Friday, 27 May 2011

Saatchi Magazine Interview: Phoebe Unwin

(Originally published in Saatchi Online Magazine)

Phoebe Unwin is an artist who revels in the use of paint, in all its tones, textures and applications. Her paintings take as their subjects the everyday familiar (bananas, a key, a man holding flowers) which she chooses to depict from recollection and imagination rather than observation from life or photographs. Then what happens when she hits the canvas is the conjuring of a world of expressive colour and mark marking, a remembered reality swathed in magical colour combinations, shapes, patterns and textures that render the world we know afresh. Such is the appeal of her work that Unwin has recently featured in both the Saatchi Gallery’s Newspeak and the Hayward Gallery’s British Art Show as well as staging a solo exhibition at Wilkinson Gallery. In July Unwin hosts a talk at Core Gallery in Deptford, but in the meantime she took some time out to talk about her practice and the process behind her continually evolving, highly regarded body of work.

You have some sketchbooks here, how do you use them?
PU: They’re somewhere where I start to work out particular combinations of form, colour, mark. Some of the images are completely abstract, although they never are completely abstract in my paintings. Then some of them are much more recognizable images. They all live together here. There might be an element of say a page of an idea that I then develop into a painting, and that might be a week later or two years later. The basis of the work is a combined approach in a way, it’s very intuitive at the beginning and then the formal qualities, especially in the process of making the painting become very important. 

It’s a reference tool, storage for your ideas.
PU: Yes, it’s very much a reference tool in that it’s somewhere to refer to that feels really close to first instinct. But it’s a longer process until it becomes a painting, there are other things that come into play, because the paintings for instance are all different scales, whereas these books are always the same size.

Another thing about working in the books is that I use a lot of different papers and a lot of different materials and those elements also get translated into the paintings in the sense that I use many different types of materials, I’m not working just with oil or acrylic, there’s a whole range. One of the main reasons for this is really the qualities of colour, because I feel that a colour in a particular paint will be different in another paint, the difference between a spray-paint mark and the colour and maybe the opaqueness of that colour in spray-paint is different to oil paint.

Recorded data:
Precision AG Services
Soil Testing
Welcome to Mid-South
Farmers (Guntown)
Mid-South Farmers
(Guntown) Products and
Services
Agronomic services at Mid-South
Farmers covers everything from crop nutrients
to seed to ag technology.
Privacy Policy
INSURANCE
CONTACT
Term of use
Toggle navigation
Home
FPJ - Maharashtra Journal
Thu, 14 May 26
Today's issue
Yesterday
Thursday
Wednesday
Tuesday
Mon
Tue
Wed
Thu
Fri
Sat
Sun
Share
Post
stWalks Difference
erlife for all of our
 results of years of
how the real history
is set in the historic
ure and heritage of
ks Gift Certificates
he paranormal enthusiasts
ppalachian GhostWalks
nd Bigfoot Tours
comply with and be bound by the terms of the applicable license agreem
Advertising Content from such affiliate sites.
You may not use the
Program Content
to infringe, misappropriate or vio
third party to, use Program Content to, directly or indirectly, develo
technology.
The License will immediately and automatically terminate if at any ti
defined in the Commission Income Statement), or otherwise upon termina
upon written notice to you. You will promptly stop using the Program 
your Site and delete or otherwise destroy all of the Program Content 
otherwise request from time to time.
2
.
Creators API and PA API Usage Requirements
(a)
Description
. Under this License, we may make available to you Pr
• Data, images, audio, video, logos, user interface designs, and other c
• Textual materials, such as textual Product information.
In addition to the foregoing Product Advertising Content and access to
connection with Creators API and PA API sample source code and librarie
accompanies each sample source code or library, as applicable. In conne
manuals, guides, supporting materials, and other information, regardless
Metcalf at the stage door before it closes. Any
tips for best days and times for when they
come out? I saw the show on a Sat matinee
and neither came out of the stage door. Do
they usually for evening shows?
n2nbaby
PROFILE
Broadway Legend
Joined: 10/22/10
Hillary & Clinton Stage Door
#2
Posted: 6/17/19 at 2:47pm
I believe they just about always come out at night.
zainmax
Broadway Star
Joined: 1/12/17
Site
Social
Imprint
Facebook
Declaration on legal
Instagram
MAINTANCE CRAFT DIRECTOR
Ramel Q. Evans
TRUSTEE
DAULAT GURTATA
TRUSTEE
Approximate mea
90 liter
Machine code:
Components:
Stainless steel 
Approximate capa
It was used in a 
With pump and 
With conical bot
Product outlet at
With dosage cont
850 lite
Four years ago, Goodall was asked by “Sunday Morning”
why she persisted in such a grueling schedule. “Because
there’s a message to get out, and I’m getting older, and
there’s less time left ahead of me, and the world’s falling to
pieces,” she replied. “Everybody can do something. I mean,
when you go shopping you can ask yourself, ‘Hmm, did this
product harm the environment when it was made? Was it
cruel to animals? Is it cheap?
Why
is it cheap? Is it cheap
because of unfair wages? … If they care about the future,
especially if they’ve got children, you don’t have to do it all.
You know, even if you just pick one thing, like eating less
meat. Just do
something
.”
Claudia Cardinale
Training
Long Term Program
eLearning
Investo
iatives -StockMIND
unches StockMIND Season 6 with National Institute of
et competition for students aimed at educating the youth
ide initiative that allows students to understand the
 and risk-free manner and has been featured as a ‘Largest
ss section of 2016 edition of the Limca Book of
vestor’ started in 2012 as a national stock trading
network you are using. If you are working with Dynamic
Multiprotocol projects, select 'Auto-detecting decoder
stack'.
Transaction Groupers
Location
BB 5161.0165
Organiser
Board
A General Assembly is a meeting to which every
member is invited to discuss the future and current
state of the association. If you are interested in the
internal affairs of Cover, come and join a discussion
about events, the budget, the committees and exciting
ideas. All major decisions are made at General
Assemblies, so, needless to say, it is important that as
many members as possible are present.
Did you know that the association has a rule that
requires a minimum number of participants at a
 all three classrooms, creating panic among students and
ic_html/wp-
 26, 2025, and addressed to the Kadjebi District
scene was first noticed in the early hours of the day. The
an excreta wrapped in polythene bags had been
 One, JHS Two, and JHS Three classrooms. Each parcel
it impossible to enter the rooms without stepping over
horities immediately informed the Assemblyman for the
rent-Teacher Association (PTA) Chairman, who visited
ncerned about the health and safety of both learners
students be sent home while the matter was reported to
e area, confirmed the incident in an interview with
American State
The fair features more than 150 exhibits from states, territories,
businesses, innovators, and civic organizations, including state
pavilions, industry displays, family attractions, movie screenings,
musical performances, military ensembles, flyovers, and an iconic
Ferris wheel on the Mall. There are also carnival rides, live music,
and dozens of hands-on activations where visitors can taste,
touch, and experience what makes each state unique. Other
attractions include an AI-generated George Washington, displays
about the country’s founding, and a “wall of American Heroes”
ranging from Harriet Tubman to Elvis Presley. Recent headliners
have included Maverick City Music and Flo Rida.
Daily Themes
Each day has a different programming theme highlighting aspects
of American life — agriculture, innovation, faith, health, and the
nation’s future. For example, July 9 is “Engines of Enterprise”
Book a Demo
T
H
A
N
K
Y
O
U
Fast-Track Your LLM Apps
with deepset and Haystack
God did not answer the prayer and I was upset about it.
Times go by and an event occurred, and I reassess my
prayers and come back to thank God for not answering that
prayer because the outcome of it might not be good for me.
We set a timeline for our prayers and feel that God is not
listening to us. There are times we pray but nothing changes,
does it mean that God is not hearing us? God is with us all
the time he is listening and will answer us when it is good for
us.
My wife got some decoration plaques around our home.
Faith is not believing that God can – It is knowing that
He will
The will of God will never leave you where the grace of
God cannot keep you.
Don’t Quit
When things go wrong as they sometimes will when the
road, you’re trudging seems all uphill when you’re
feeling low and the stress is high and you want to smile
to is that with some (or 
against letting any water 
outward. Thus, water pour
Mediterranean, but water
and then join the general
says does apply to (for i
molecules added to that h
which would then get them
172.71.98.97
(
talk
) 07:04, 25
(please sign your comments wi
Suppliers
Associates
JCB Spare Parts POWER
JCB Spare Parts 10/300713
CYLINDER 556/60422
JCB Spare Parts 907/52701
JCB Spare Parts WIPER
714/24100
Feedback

- _WORK ORDER A_:
In the Phoebe Unwin interview, where is Unwin hosting a talk in July?
- _WORK ORDER B_:
Write out the part of the Phoebe Unwin interview starting at "PU: They’re somewhere" and ending at "for your ideas.".
- _WORK ORDER C_:
Extend the Phoebe Unwin interview onward from its last sentence.

- _ANSWER AREA A_:
She is hosting it at Core Gallery in Deptford.

- _ANSWER AREA B_:
PU: They’re somewhere where I start to work out particular combinations of form, colour, mark. Some of the images are completely abstract, although they never are completely abstract in my paintings. Then some of them are much more recognizable images. They all live together here. There might be an element of say a page of an idea that I then develop into a painting, and that might be a week later or two years later. The basis of the work is a combined approach in a way, it’s very intuitive at the beginning and then the formal qualities, especially in the process of making the painting become very important. 

It’s a reference tool, storage for your ideas.

- _ANSWER AREA C_:
 It varies even between brands
PU: Exactly. So whether it’s matt or it’s shiny, or it’s got an industrial mark to it like a spray-paint, or something softer in oil, that’s the reason for using a range of materials.

Do you refer back to your sketchbook once you have a concept for a painting, or are you inspired by a part of one of the sketches that leads to a concept? 
It’s a combination.

It’s a bit of a chicken and egg question.
It is! It’s good in a way that I think it’s really true, I don’t think anyone’s really asked me if I get the concept and then look back in the books, but actually that’s true, I do do that. But then equally I might have an idea for a painting from something I’ve done in the book. But yes there is definitely, they are a reference in terms of working backwards in a way.
You don’t work from photographs of observation do you? So are these ideas generated from memory?
Yes, just about. When I’m working from memory it’s not really about personal experience, it’s about the essence of an object, the physicality of it, or maybe the temperature of it, or the space around it. 

How do you start to generate this idea of an essence in a sketchbook?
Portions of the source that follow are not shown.